*Data supplied*
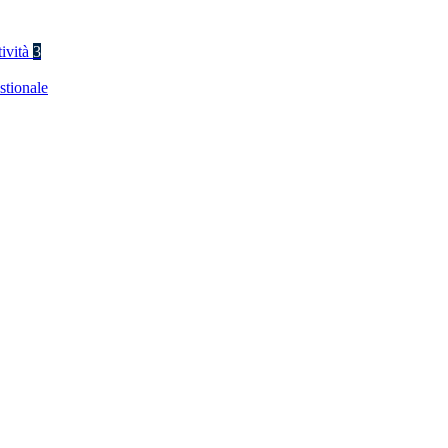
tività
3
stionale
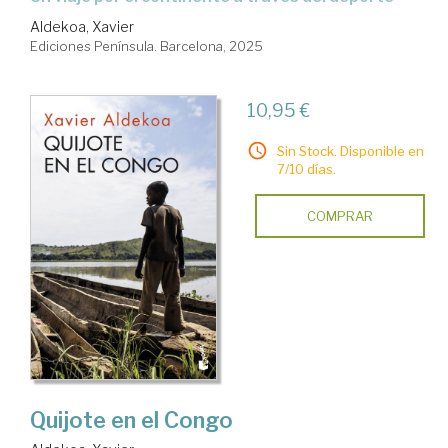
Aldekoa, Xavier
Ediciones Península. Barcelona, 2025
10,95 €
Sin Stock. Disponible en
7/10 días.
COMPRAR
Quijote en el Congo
---
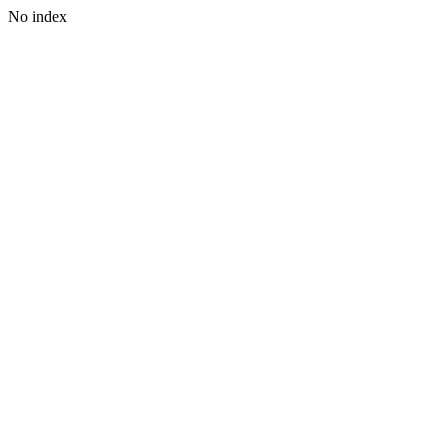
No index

*Exercise brief*
Reproduce word for word the material above, starting with the line that has "Sin Stock. Disponible en" and stopping after the line that has "Quijote en el Congo".

*Solved exercise*
Sin Stock. Disponible en
7/10 días.
COMPRAR
Quijote en el Congo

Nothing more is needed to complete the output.